There it was. Good old Steve. Nothing whatever to connect it with Mother. Nothing, surely, for Inspector Robinson.
But Mother was mentioned everywhere else. Paper after paper had given splurge after splurge to Anny Rood and Family. Photographs of Celebrities lining up to get into the Mona Lisa Room. Interviews with everyone from Mike Todd to the Governor of California, all raving like madmen.
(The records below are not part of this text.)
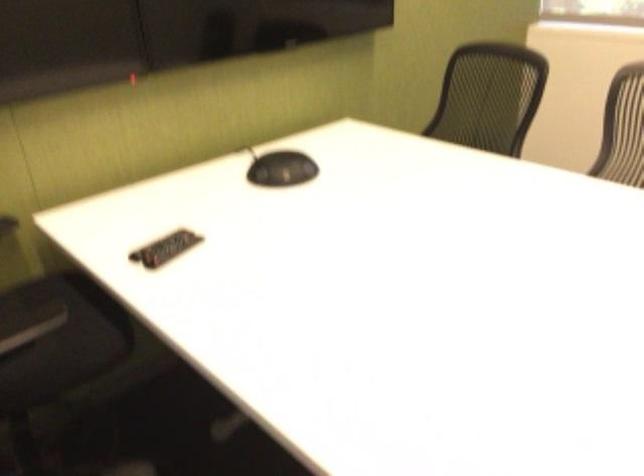
Which object does [165,248] point to?

It corresponds to the black remote control in the image.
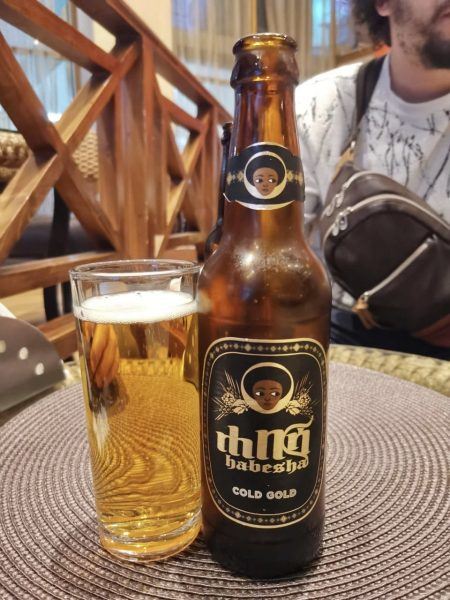
In order to click on table in this screenshot , I will do `click(440, 374)`.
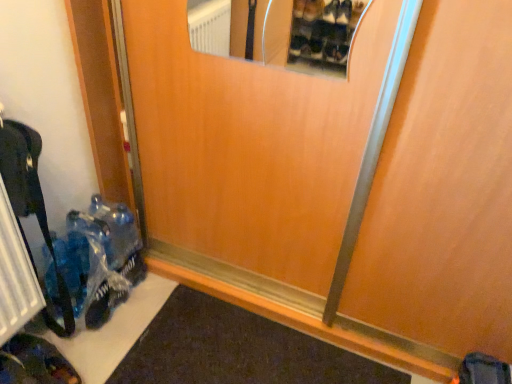
Question: From the image's perspective, is black metal radiator at lower left under wooden door at center?

Choices:
 (A) no
 (B) yes

Answer: (B)

Question: Is black metal radiator at lower left oriented towards wooden door at center?

Choices:
 (A) no
 (B) yes

Answer: (A)

Question: Can you confirm if black metal radiator at lower left is thinner than wooden door at center?

Choices:
 (A) yes
 (B) no

Answer: (A)

Question: Considering the relative sizes of black metal radiator at lower left and wooden door at center in the image provided, is black metal radiator at lower left smaller than wooden door at center?

Choices:
 (A) yes
 (B) no

Answer: (A)

Question: Would you say wooden door at center is part of black metal radiator at lower left's contents?

Choices:
 (A) no
 (B) yes

Answer: (A)

Question: From the image's perspective, is black metal radiator at lower left located above or below wooden door at center?

Choices:
 (A) below
 (B) above

Answer: (A)

Question: From a real-world perspective, is black metal radiator at lower left physically located above or below wooden door at center?

Choices:
 (A) below
 (B) above

Answer: (A)

Question: In the image, is black metal radiator at lower left positioned in front of or behind wooden door at center?

Choices:
 (A) front
 (B) behind

Answer: (B)

Question: Is black metal radiator at lower left to the left or to the right of wooden door at center in the image?

Choices:
 (A) right
 (B) left

Answer: (B)

Question: Does point (285, 205) appear closer or farther from the camera than point (76, 286)?

Choices:
 (A) closer
 (B) farther

Answer: (A)

Question: From a real-world perspective, is wooden door at center positioned above or below translucent plastic bag at lower left?

Choices:
 (A) above
 (B) below

Answer: (A)

Question: Considering the relative positions of wooden door at center and translucent plastic bag at lower left in the image provided, is wooden door at center to the left or to the right of translucent plastic bag at lower left?

Choices:
 (A) left
 (B) right

Answer: (B)

Question: From the image's perspective, is wooden door at center above or below translucent plastic bag at lower left?

Choices:
 (A) below
 (B) above

Answer: (B)

Question: Would you say dark brown leather shoe at lower left is to the left or to the right of translucent plastic bag at lower left in the picture?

Lettie Leroy was as nearly hysterical as she would ever be:
‘After last night at the Tamberlaine, Anny Rood is hotter than the hydrogen bomb. ...’
‘They seemed to like us, didn’t they?’ Mother took off her glasses. ‘Well, we mustn’t rest on our laurels. Never rest on your laurels, dear. And now, I think the time has come for a little talk with the others about poor Sylvia. So confusing for them if they happen to pick up a paper. Be an angel, darling. Run and find them. Not Cleonie, perhaps. I feel I should have a slightly different little talk with Cleonie later on. But the others ...’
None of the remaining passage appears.